§ **EXERCISE INSTRUCTIONS**: Whenever a line in this data holds the word "plant", report that line in full.
[Opening TASK INPUT section]
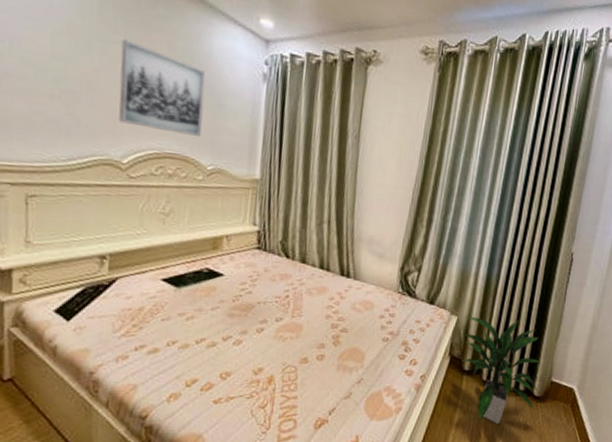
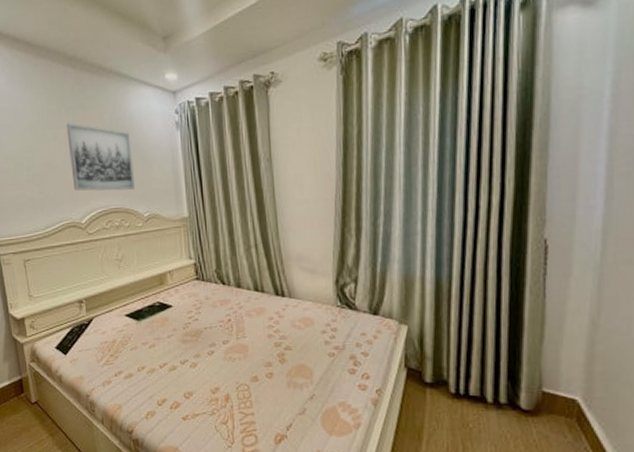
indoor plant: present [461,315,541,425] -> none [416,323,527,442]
[Closing TASK INPUT section]
[Opening TASK INPUT section]
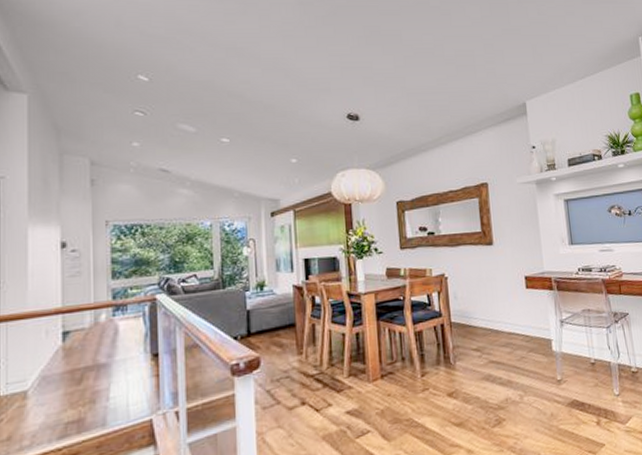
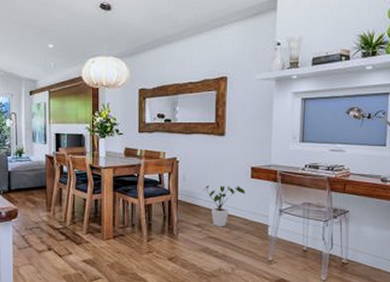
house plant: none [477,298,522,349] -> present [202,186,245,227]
[Closing TASK INPUT section]
[Opening TASK INPUT section]
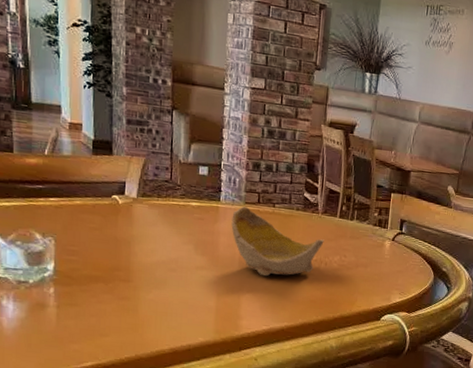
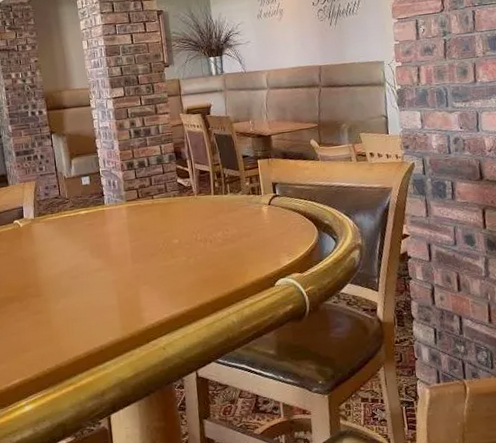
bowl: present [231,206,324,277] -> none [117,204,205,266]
[Closing TASK INPUT section]
§ **OUTPUT FOR THIS TASK**:
indoor plant: present [461,315,541,425] -> none [416,323,527,442]
house plant: none [477,298,522,349] -> present [202,186,245,227]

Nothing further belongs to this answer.